> [Problems to work on]
A. Summarize the text on Go benchmark timing in two sentences.
B. Extend the text on Go benchmark timing, picking up after its last sentence.

> [Document section]
☆ ☆ ☆ ☆
When your benchmark has expensive one-time setup, use b.ResetTimer() to exclude it from measurements:

Excluding setup

func BenchmarkProcess(b *testing.B) {
    data := expensiveSetup() // NOT measured
    b.ResetTimer()
    for i := 0; i < b.N; i++ {
        process(data) // MEASURED
    }
}

With b.Loop() (Go 1.24+), the timer is automatically reset on the first iteration, so b.ResetTimer() is no longer required unless the setup happens inside the loop body.

Per-Iteration Setup with Timer Control

When each iteration needs fresh data (e.g., sorting an unsorted slice), use b.StopTimer() and b.StartTimer():

sort_test.go

func BenchmarkSort(b *testing.B) {
    for _, size := range []int{100, 1000, 10000} {
        b.Run(fmt.Sprintf("size=%d", size), func(b *testing.B) {
            original := make([]int, size)
            for i := range original {
                original[i] = size - i // reverse-sorted = worst case
            }
            b.ResetTimer()
            for i := 0; i < b.N; i++ {
                b.StopTimer()
                data := make([]int, len(original))
                copy(data, original)
                b.StartTimer()
                sort.Ints(data)
            }
        })
    }
}

terminal

BenchmarkSort/size=100-8      	 5558869	     214.7 ns/op
BenchmarkSort/size=1000-8     	 1000000	      1096 ns/op
BenchmarkSort/size=10000-8    	  124218	      9888 ns/op

b.StopTimer() and b.StartTimer() have overhead. If the per-iteration setup is extremely cheap relative to what you are measuring, the timer overhead may distort results. Use this pattern only when the setup cost is significant.
☆ ☆ ☆ ☆
(Structured pose outputs)
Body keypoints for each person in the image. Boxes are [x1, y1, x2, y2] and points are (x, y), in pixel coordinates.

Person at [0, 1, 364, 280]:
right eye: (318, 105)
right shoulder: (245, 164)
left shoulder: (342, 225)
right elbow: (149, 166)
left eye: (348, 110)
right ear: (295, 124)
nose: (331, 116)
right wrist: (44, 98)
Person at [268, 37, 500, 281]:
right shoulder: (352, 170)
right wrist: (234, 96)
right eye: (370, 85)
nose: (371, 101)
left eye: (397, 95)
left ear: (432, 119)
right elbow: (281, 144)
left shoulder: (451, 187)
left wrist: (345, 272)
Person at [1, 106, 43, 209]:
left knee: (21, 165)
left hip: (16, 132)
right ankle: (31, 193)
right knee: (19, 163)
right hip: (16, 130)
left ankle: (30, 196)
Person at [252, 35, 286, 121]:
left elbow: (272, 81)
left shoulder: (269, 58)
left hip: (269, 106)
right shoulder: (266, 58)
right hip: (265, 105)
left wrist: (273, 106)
☆ ☆ ☆ ☆
> [Replies]
A. To keep expensive one-time setup out of a Go benchmark's measurement, call b.ResetTimer() after it, though with b.Loop() in Go 1.24+ the timer resets automatically on the first iteration unless the setup happens inside the loop body. When each iteration needs fresh data, b.StopTimer() and b.StartTimer() can exclude that setup, but because they have overhead that may distort results, use them only when the setup cost is significant.

B.
Custom Metrics

Report domain-specific metrics with b.ReportMetric():

Custom metrics

func BenchmarkCustomMetrics(b *testing.B) {
    var compares int64
    for b.Loop() {
        s := []int{5, 4, 3, 2, 1}
        slices.SortFunc(s, func(a, b int) int {
            compares++
            return cmp.Compare(a, b)
        })
    }
    b.ReportMetric(float64(compares)/float64(b.N), "compares/op")
}

Use b.SetBytes(n) to report throughput in MB/s for I/O-bound benchmarks:

Throughput reporting

func BenchmarkRead(b *testing.B) {
    b.SetBytes(1024) // 1KB per operation
    for b.Loop() {
        readData(buf)
    }
}
// Output includes: 3125.00 MB/s

Parallel Benchmarks

Use b.RunParallel() to benchmark code under concurrent load. This creates GOMAXPROCS goroutines and distributes iterations among them:

fib_test.go

func BenchmarkFibonacciParallel(b *testing.B) {
    b.RunParallel(func(pb *testing.PB) {
        for pb.Next() {
            Fibonacci(20)
        }
    })
}

terminal

BenchmarkFibonacciParallel-8   	  211784	     5754 ns/op

Compare this with the sequential result (31076 ns/op) — the parallel version runs ~5x faster on 8 cores, showing that this CPU-bound workload scales well across threads.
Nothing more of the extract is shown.